Was Pakistan's decision to test merely the leopard failing to change its spots, the nation ruled for so much of its short history by military dictators proving unable to march to anything but the familiar martial tune?

Clearly, in Pakistan's view the rewards on offer for a display of restraint were insultingly scanty. Australia, for example, on Wednesday offered to double its aid to Pakistan if it declined to test - from $1.6m (pounds 1m) to $3.2m. Measured against Pakistan's economic problems, such sums are a drop in the ocean. Pakistan's foreign reserves are less than $1bn (India's are around $26bn), and this year it needs $4.5bn to meet its current account deficit.

Had the G8 been in earnest about drawing the non-proliferation line down the Indo-Pakistan border, and turning India into a solitary pariah, they should have dug deep into their pockets. They did not. Nor did they offer any security guarantees against an Indian attack.

Perhaps the West believed that, if Pakistan could not choose affluence, it would at least avoid embracing penury. If so, it was a serious miscalculation. By testing, and thereby provoking sanctions, Pakistan has guaranteed itself a bout of bleak and potentially destabilising austerity. But not to have tested, as Pakistanis see it, would be to be forced to live with the permanent threat of Indian aggression, conventional, nuclear, or both.

There was substance to such fears. After the second batch of Indian tests, on 13 May, India's foreign policy, normally in the remit of the cautious officials of the ministry of external affairs, was hijacked by belligerent Hindu nationalists. Madan Lal Khurana, a cabinet minister, practically challenged Pakistan to come outside and fight, saying India was ready for a fourth war with Pakistan - "all they have to do is tell us the time and the place".

Home minister Lal Krishna Advani threatened a new onslaught against insurgents in Kashmir, with "hot pursuit" into the sector ruled by Pakistan. And far from being held in check by the prime minister, Mr Advani was rewarded with having his area of responsibility extended to include the state of Jammu and Kashmir.

But it was not merely the sabre-rattling of the government's extremists that persuaded Pakistan that not testing was a non-option. There is a history behind the nuclear brinkmanship between the two states, from an Indian military exercise in the border state of Punjab in 1986, to the flaring insurgency in Kashmir in 1990. As tension between the two states mounted, India massed 200,000 troops on the Pakistan border.

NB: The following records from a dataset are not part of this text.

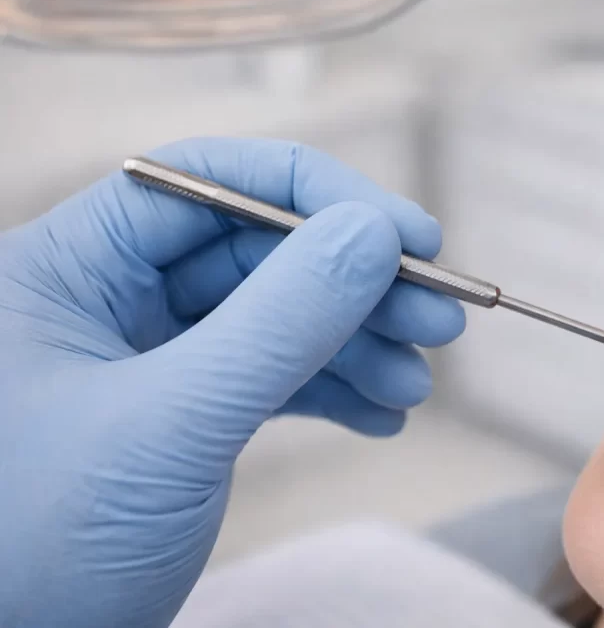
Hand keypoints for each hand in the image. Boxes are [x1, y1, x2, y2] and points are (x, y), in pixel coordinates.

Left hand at [0, 138, 465, 627]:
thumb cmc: (39, 543)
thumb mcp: (173, 422)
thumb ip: (278, 322)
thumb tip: (374, 233)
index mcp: (71, 267)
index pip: (210, 185)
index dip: (319, 196)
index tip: (410, 234)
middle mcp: (109, 299)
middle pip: (259, 253)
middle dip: (354, 285)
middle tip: (440, 318)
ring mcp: (149, 358)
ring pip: (275, 320)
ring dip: (356, 345)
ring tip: (415, 382)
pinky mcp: (182, 416)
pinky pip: (271, 380)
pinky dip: (332, 392)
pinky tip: (382, 415)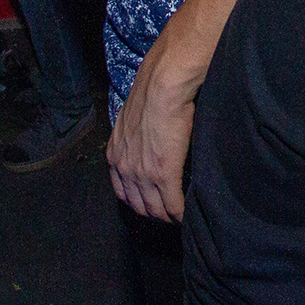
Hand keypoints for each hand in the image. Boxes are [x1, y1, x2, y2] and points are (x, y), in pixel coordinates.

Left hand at [107, 47, 203, 220]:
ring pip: (156, 211)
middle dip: (155, 214)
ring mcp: (143, 174)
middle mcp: (124, 169)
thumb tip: (147, 142)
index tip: (153, 203)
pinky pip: (173, 206)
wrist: (161, 86)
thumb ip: (135, 138)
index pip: (123, 193)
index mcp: (115, 156)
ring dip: (169, 217)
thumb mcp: (132, 120)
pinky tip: (189, 214)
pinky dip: (181, 214)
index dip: (139, 202)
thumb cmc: (152, 94)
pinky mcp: (164, 174)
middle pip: (139, 206)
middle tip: (170, 215)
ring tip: (181, 216)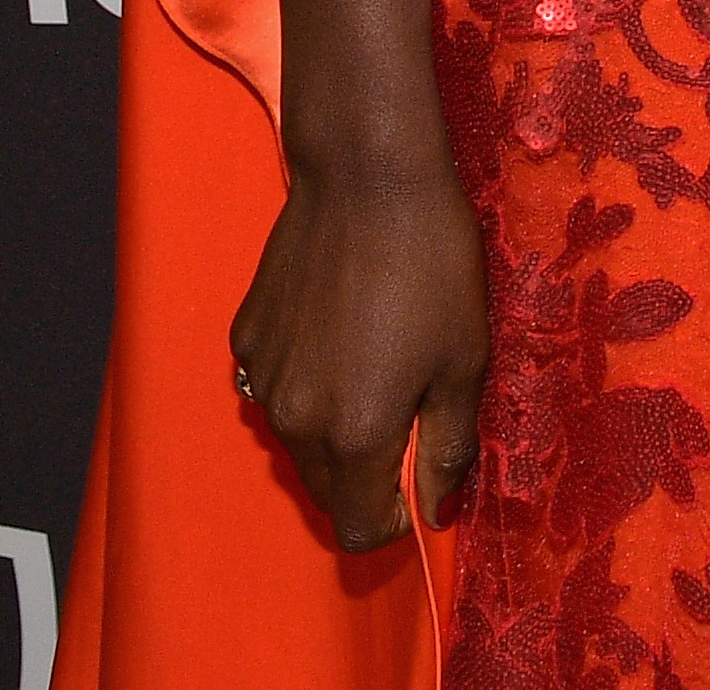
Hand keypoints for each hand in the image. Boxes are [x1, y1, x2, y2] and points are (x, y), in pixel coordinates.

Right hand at [230, 158, 486, 548]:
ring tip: (376, 356)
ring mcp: (261, 378)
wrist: (367, 179)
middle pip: (327, 491)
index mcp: (354, 435)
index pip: (360, 529)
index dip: (396, 517)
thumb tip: (438, 510)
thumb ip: (448, 446)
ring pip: (298, 441)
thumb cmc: (432, 266)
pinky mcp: (245, 338)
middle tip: (409, 408)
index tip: (421, 476)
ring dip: (334, 426)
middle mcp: (294, 420)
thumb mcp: (465, 360)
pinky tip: (338, 327)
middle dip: (368, 474)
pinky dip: (305, 380)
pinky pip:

Pakistan also understood that with the Soviets defeated in Afghanistan, there was no chance of the United States coming to its aid. The only plausible threat to India was to take out New Delhi with a nuclear bomb. It was only through intense, secret negotiations involving the US that the showdown was averted.

The vast imbalance between the two states in conventional forces - India with nearly one million troops, for example, against Pakistan with a little over half that number - meant that Pakistan feels overwhelmingly obliged to match Indian nuclear initiatives step by step.

Whether the gung-ho but inexperienced leaders of India's government foresaw the inevitability of Pakistan's tit-for-tat response is debatable. The rationale for India's tests was to haul itself up into the big power league, preferably earning a permanent seat in the Security Council in the process, while improving its security in the region. Far from being catapulted into the sort of world role it believes it deserves, India finds itself back down in the bear pit with the old enemy.